------ Exercise passage ------
In other embodiments, the kits comprise sets of PCR primers that amplify nucleic acids associated with particular bacteria. As used herein, the term “primer” refers to a single-stranded nucleic that is used to initiate DNA synthesis. The term “PCR primer” refers to a primer used in a PCR reaction. In certain preferred embodiments, the kits use PCR primers to amplify nucleic acids that are components of the 16S or 23S ribosomal subunits of specific bacteria.
The kits may contain additional reagents for performing methods described herein including, but not limited to, one or more detectable labels, which can be used to label a probe or primer or can be incorporated into a product generated using primer (e.g., an amplification product); one or more polymerases, which can be useful for a method that includes a primer extension or amplification procedure; or other enzymes (e.g., a ligase or an endonuclease), which can be useful for performing an oligonucleotide ligation assay or a mismatch endonuclease cleavage assay; and/or one or more buffers or other reagents that are necessary to or can facilitate performing the methods. The kits may also include instructions for performing the method or for analyzing the results and making predictions based on the results.
------
### Work order 1
List the kinds of additional reagents that the kit passage says the kits may contain.
### Work order 2
Duplicate the kit passage from "The kits may contain" up to and including "on the results.".
------ Source material ------
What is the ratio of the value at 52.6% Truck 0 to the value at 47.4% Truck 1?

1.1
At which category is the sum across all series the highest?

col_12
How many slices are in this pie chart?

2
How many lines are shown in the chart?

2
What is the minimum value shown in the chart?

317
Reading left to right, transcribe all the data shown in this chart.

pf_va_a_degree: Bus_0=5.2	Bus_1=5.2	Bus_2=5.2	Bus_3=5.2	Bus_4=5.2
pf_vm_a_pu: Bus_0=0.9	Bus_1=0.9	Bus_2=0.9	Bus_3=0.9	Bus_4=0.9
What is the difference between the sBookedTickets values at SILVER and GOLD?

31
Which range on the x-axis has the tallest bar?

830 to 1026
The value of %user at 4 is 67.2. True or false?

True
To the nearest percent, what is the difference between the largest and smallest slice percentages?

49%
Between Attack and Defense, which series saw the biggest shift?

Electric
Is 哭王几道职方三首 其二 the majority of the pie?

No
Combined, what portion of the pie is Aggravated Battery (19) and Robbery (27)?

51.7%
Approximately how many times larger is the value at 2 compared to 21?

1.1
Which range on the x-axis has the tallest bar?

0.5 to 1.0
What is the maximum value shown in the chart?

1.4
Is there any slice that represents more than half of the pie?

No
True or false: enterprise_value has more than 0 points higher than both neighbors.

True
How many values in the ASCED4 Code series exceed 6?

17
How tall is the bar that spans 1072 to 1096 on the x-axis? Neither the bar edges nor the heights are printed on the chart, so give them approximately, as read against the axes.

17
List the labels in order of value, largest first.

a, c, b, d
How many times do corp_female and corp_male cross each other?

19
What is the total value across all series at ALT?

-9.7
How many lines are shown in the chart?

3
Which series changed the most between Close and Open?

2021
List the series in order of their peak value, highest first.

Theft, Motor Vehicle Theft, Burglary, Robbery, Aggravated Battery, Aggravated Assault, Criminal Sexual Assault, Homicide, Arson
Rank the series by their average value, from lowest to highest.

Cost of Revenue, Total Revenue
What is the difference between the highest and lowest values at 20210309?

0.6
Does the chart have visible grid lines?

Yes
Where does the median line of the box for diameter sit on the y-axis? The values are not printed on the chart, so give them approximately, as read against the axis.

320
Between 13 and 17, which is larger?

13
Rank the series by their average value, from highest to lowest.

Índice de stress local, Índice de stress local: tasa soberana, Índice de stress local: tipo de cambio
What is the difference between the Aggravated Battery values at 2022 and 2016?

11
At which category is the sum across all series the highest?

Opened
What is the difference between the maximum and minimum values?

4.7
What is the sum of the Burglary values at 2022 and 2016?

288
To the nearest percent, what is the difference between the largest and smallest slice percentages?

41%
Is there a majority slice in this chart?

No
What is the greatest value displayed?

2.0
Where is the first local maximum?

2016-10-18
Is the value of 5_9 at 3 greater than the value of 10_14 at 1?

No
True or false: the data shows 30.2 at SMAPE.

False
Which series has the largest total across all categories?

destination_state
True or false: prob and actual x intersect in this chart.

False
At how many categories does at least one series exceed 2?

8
------
### Output 1
- One or more detectable labels
- One or more polymerases
- Other enzymes (e.g., a ligase or an endonuclease)
- One or more buffers or other reagents

### Output 2
The kits may contain additional reagents for performing methods described herein including, but not limited to, one or more detectable labels, which can be used to label a probe or primer or can be incorporated into a product generated using primer (e.g., an amplification product); one or more polymerases, which can be useful for a method that includes a primer extension or amplification procedure; or other enzymes (e.g., a ligase or an endonuclease), which can be useful for performing an oligonucleotide ligation assay or a mismatch endonuclease cleavage assay; and/or one or more buffers or other reagents that are necessary to or can facilitate performing the methods. The kits may also include instructions for performing the method or for analyzing the results and making predictions based on the results.